- Opening Delimiter -
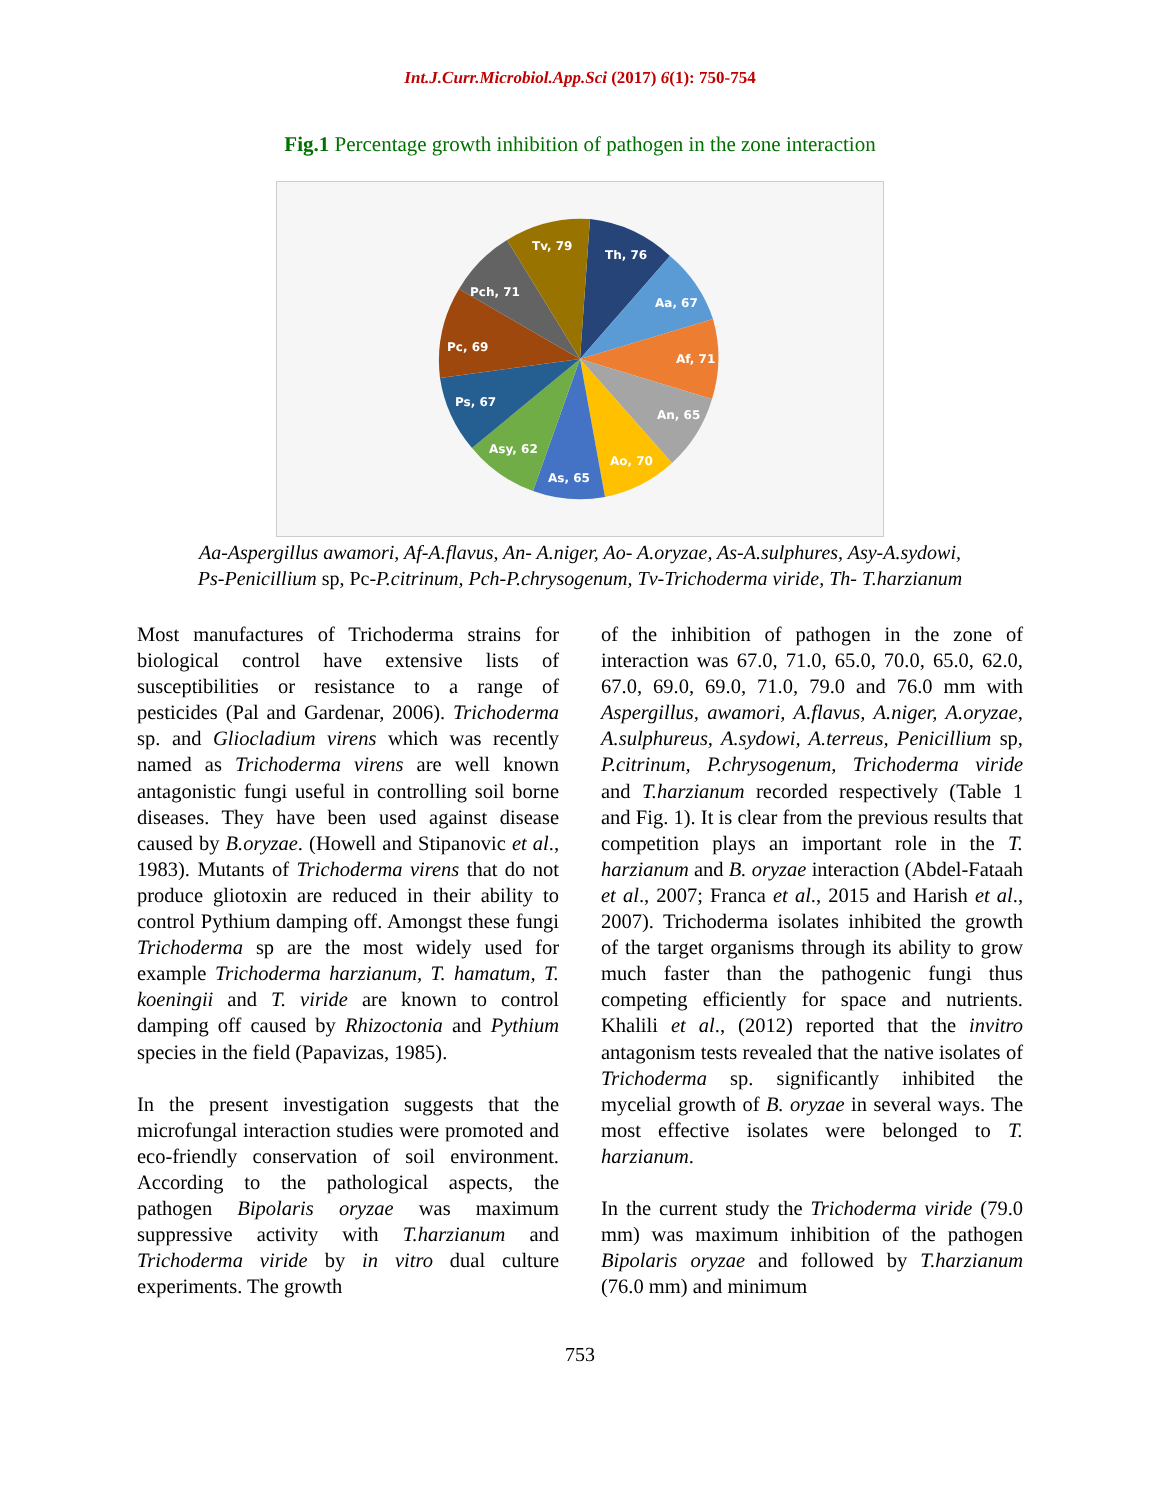Int.J.Curr.Microbiol.App.Sci (2017) 6(1): 750-754
Fig.1 Percentage growth inhibition of pathogen in the zone interaction
Th, 76
Aa, 67
Af, 71
An, 65
Ao, 70
As, 65
Asy, 62
Ps, 67
Pc, 69
Pch, 71
Tv, 79
Aa-Aspergillus awamori, Af-A.flavus, An- A.niger, Ao- A.oryzae, As-A.sulphures, Asy-A.sydowi,
Ps-Penicillium sp, Pc-P.citrinum, Pch-P.chrysogenum, Tv-Trichoderma viride, Th- T.harzianum
Most manufactures of Trichoderma strains for biological control have extensive lists of susceptibilities or resistance to a range of pesticides (Pal and Gardenar, 2006). Trichoderma sp. and Gliocladium virens which was recently named as Trichoderma virens are well known antagonistic fungi useful in controlling soil borne diseases. They have been used against disease caused by B.oryzae. (Howell and Stipanovic et al., 1983). Mutants of Trichoderma virens that do not produce gliotoxin are reduced in their ability to control Pythium damping off. Amongst these fungi Trichoderma sp are the most widely used for example Trichoderma harzianum, T. hamatum, T. koeningii and T. viride are known to control damping off caused by Rhizoctonia and Pythium species in the field (Papavizas, 1985).
In the present investigation suggests that the microfungal interaction studies were promoted and eco-friendly conservation of soil environment. According to the pathological aspects, the pathogen Bipolaris oryzae was maximum suppressive activity with T.harzianum and Trichoderma viride by in vitro dual culture experiments. The growth
of the inhibition of pathogen in the zone of interaction was 67.0, 71.0, 65.0, 70.0, 65.0, 62.0, 67.0, 69.0, 69.0, 71.0, 79.0 and 76.0 mm with Aspergillus, awamori, A.flavus, A.niger, A.oryzae, A.sulphureus, A.sydowi, A.terreus, Penicillium sp, P.citrinum, P.chrysogenum, Trichoderma viride and T.harzianum recorded respectively (Table 1 and Fig. 1). It is clear from the previous results that competition plays an important role in the T. harzianum and B. oryzae interaction (Abdel-Fataah et al., 2007; Franca et al., 2015 and Harish et al., 2007). Trichoderma isolates inhibited the growth of the target organisms through its ability to grow much faster than the pathogenic fungi thus competing efficiently for space and nutrients. Khalili et al., (2012) reported that the invitro antagonism tests revealed that the native isolates of Trichoderma sp. significantly inhibited the mycelial growth of B. oryzae in several ways. The most effective isolates were belonged to T. harzianum.
In the current study the Trichoderma viride (79.0 mm) was maximum inhibition of the pathogen Bipolaris oryzae and followed by T.harzianum (76.0 mm) and minimum
753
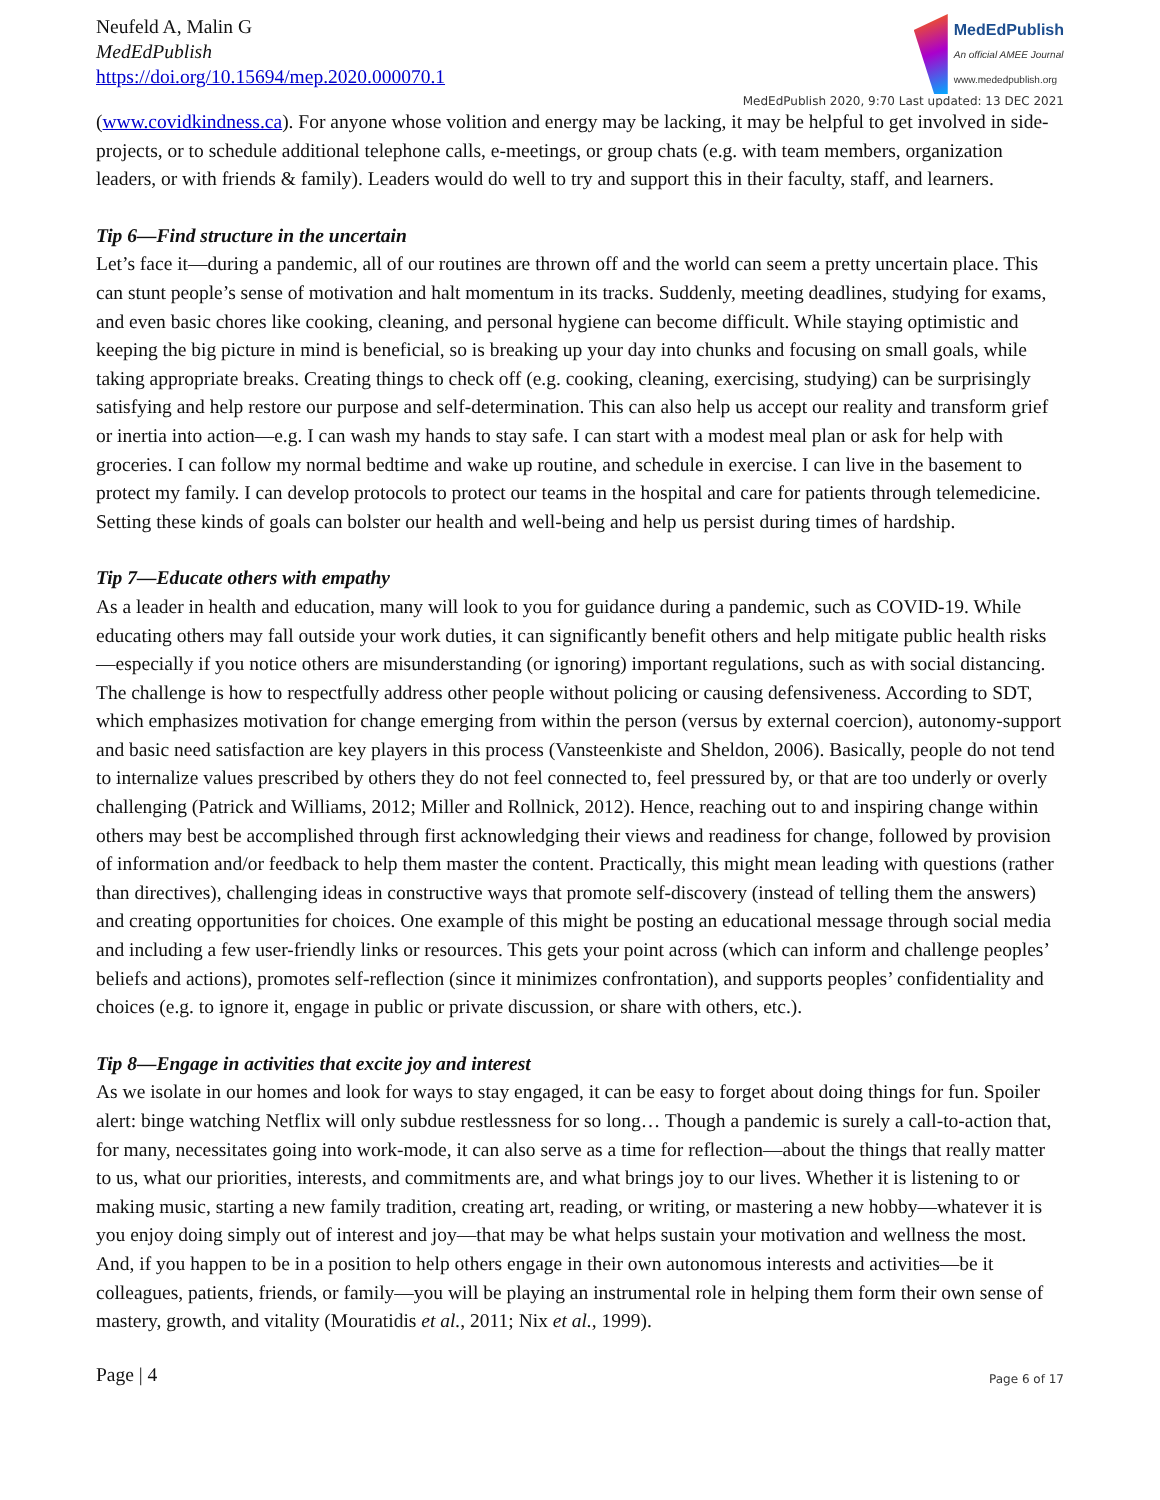Neufeld A, Malin G
MedEdPublish
https://doi.org/10.15694/mep.2020.000070.1
MedEdPublish
An official AMEE Journal
www.mededpublish.org
MedEdPublish 2020, 9:70 Last updated: 13 DEC 2021
(www.covidkindness.ca). For anyone whose volition and energy may be lacking, it may be helpful to get involved in side-projects, or to schedule additional telephone calls, e-meetings, or group chats (e.g. with team members, organization leaders, or with friends & family). Leaders would do well to try and support this in their faculty, staff, and learners.
Tip 6—Find structure in the uncertain
Let’s face it—during a pandemic, all of our routines are thrown off and the world can seem a pretty uncertain place. This can stunt people’s sense of motivation and halt momentum in its tracks. Suddenly, meeting deadlines, studying for exams, and even basic chores like cooking, cleaning, and personal hygiene can become difficult. While staying optimistic and keeping the big picture in mind is beneficial, so is breaking up your day into chunks and focusing on small goals, while taking appropriate breaks. Creating things to check off (e.g. cooking, cleaning, exercising, studying) can be surprisingly satisfying and help restore our purpose and self-determination. This can also help us accept our reality and transform grief or inertia into action—e.g. I can wash my hands to stay safe. I can start with a modest meal plan or ask for help with groceries. I can follow my normal bedtime and wake up routine, and schedule in exercise. I can live in the basement to protect my family. I can develop protocols to protect our teams in the hospital and care for patients through telemedicine. Setting these kinds of goals can bolster our health and well-being and help us persist during times of hardship.
Tip 7—Educate others with empathy
As a leader in health and education, many will look to you for guidance during a pandemic, such as COVID-19. While educating others may fall outside your work duties, it can significantly benefit others and help mitigate public health risks—especially if you notice others are misunderstanding (or ignoring) important regulations, such as with social distancing. The challenge is how to respectfully address other people without policing or causing defensiveness. According to SDT, which emphasizes motivation for change emerging from within the person (versus by external coercion), autonomy-support and basic need satisfaction are key players in this process (Vansteenkiste and Sheldon, 2006). Basically, people do not tend to internalize values prescribed by others they do not feel connected to, feel pressured by, or that are too underly or overly challenging (Patrick and Williams, 2012; Miller and Rollnick, 2012). Hence, reaching out to and inspiring change within others may best be accomplished through first acknowledging their views and readiness for change, followed by provision of information and/or feedback to help them master the content. Practically, this might mean leading with questions (rather than directives), challenging ideas in constructive ways that promote self-discovery (instead of telling them the answers) and creating opportunities for choices. One example of this might be posting an educational message through social media and including a few user-friendly links or resources. This gets your point across (which can inform and challenge peoples’ beliefs and actions), promotes self-reflection (since it minimizes confrontation), and supports peoples’ confidentiality and choices (e.g. to ignore it, engage in public or private discussion, or share with others, etc.).
Tip 8—Engage in activities that excite joy and interest
As we isolate in our homes and look for ways to stay engaged, it can be easy to forget about doing things for fun. Spoiler alert: binge watching Netflix will only subdue restlessness for so long… Though a pandemic is surely a call-to-action that, for many, necessitates going into work-mode, it can also serve as a time for reflection—about the things that really matter to us, what our priorities, interests, and commitments are, and what brings joy to our lives. Whether it is listening to or making music, starting a new family tradition, creating art, reading, or writing, or mastering a new hobby—whatever it is you enjoy doing simply out of interest and joy—that may be what helps sustain your motivation and wellness the most. And, if you happen to be in a position to help others engage in their own autonomous interests and activities—be it colleagues, patients, friends, or family—you will be playing an instrumental role in helping them form their own sense of mastery, growth, and vitality (Mouratidis et al., 2011; Nix et al., 1999).
Page | 4 Page 6 of 17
- Closing Delimiter -
● TASK DESCRIPTION:
From the records above, print only the lines between the one holding "MedEdPublish 2020, 9:70" and the one holding "Tip 7—Educate others with empathy", inclusive, exactly as they stand.

● TASK ANSWER:
MedEdPublish 2020, 9:70 Last updated: 13 DEC 2021
(www.covidkindness.ca). For anyone whose volition and energy may be lacking, it may be helpful to get involved in side-projects, or to schedule additional telephone calls, e-meetings, or group chats (e.g. with team members, organization leaders, or with friends & family). Leaders would do well to try and support this in their faculty, staff, and learners.
Tip 6—Find structure in the uncertain
Let’s face it—during a pandemic, all of our routines are thrown off and the world can seem a pretty uncertain place. This can stunt people’s sense of motivation and halt momentum in its tracks. Suddenly, meeting deadlines, studying for exams, and even basic chores like cooking, cleaning, and personal hygiene can become difficult. While staying optimistic and keeping the big picture in mind is beneficial, so is breaking up your day into chunks and focusing on small goals, while taking appropriate breaks. Creating things to check off (e.g. cooking, cleaning, exercising, studying) can be surprisingly satisfying and help restore our purpose and self-determination. This can also help us accept our reality and transform grief or inertia into action—e.g. I can wash my hands to stay safe. I can start with a modest meal plan or ask for help with groceries. I can follow my normal bedtime and wake up routine, and schedule in exercise. I can live in the basement to protect my family. I can develop protocols to protect our teams in the hospital and care for patients through telemedicine. Setting these kinds of goals can bolster our health and well-being and help us persist during times of hardship.
Tip 7—Educate others with empathy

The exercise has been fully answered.